I found this description of the modifications done to the "Fremont" Halls. I can't figure out how a .530(groove depth?) ball sitting in a .590 chamber could center itself to enter the .52 cal bore? For that matter, even in a .564 chamber. Does anybody know how this worked? Was it intended to shoot a .58 minie out of a .52 bore? I know some sources say that the bore was freshed out to .58 but apparently that's not the case.

Thanks,

Duane


With the opening of the American Civil War, the US Government quickly came to the realization that this was going to be a longer war than originally anticipated, and more small arms were going to be needed than originally thought. Seeing the opportunity to make a quick dollar, numerous arms dealers and speculators jumped into this market and procured arms (from whatever sources were available) to resell them to the US Government, and in some cases to the various state governments as well. In June of 1861, Arthur Eastman of Manchester, NH offered for sale 5,000 altered Hall M-1843 Carbines.
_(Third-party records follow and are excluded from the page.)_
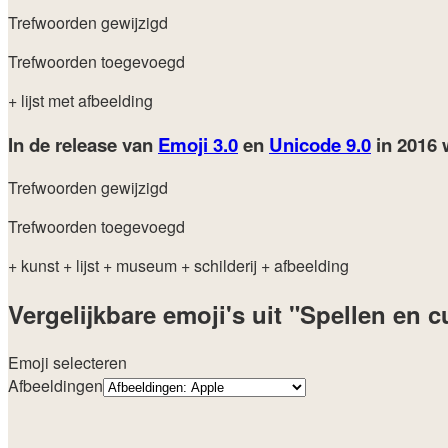
Trefwoorden gewijzigd
Trefwoorden toegevoegd
+ lijst met afbeelding
In de release van
Emoji 3.0
en
Unicode 9.0
in 2016
Trefwoorden gewijzigd
Trefwoorden toegevoegd
+ kunst
+ lijst
+ museum
+ schilderij
+ afbeelding
Vergelijkbare emoji's uit "Spellen en c
Emoji selecteren
Afbeeldingen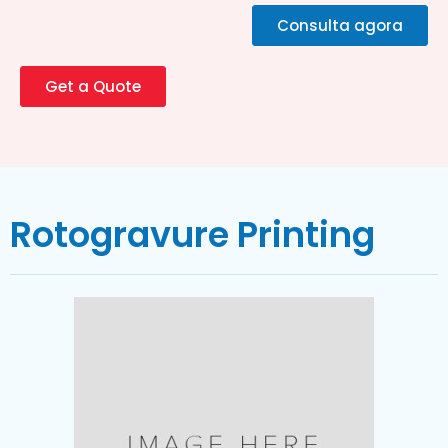
Consulta agora
Get a Quote
Rotogravure Printing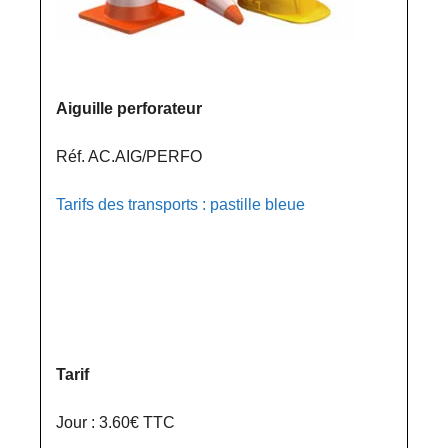
Aiguille perforateur
Réf. AC.AIG/PERFO
Tarifs des transports : pastille bleue
Tarif
Jour : 3.60€ TTC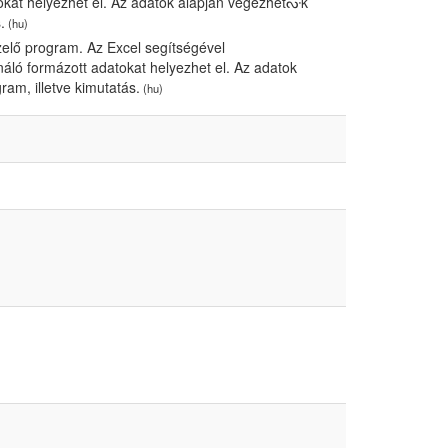
okat helyezhet el. Az adatok alapján végezhetᔞk
.
(hu)
ezelő program. Az Excel segítségével
áló formázott adatokat helyezhet el. Az adatok
am, illetve kimutatás.
(hu)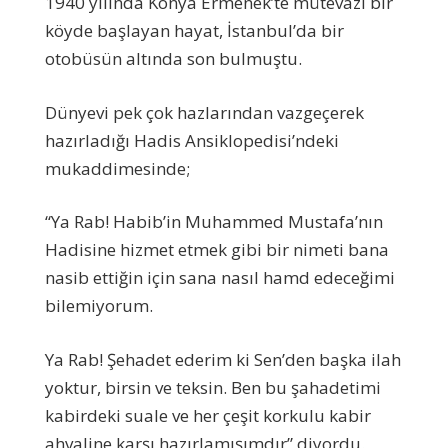
1940 yılında Konya Ermenek’te mütevazi bir
köyde başlayan hayat, İstanbul’da bir
otobüsün altında son bulmuştu.
Dünyevi pek çok hazlarından vazgeçerek
hazırladığı Hadis Ansiklopedisi’ndeki
mukaddimesinde;
“Ya Rab! Habib’in Muhammed Mustafa’nın
Hadisine hizmet etmek gibi bir nimeti bana
nasib ettiğin için sana nasıl hamd edeceğimi
bilemiyorum.
Ya Rab! Şehadet ederim ki Sen’den başka ilah
yoktur, birsin ve teksin. Ben bu şahadetimi
kabirdeki suale ve her çeşit korkulu kabir
ahvaline karşı hazırlamışımdır” diyordu.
He proposed to have their .52 caliber bores rifled with 6 grooves, and to have their chambers enlarged to accept .58 ammunition. The barrels of the guns were not enlarged to .58 caliber (as the description of these carbines in Flayderman’s leads one to believe), only the chamber of the breechblock was enlarged, from a nominal .564 to a nominal .590. The theory was that the larger chamber feeding into a substantially smaller barrel would help reduce the gas leak problem that had hampered the Hall design since the very beginning of production.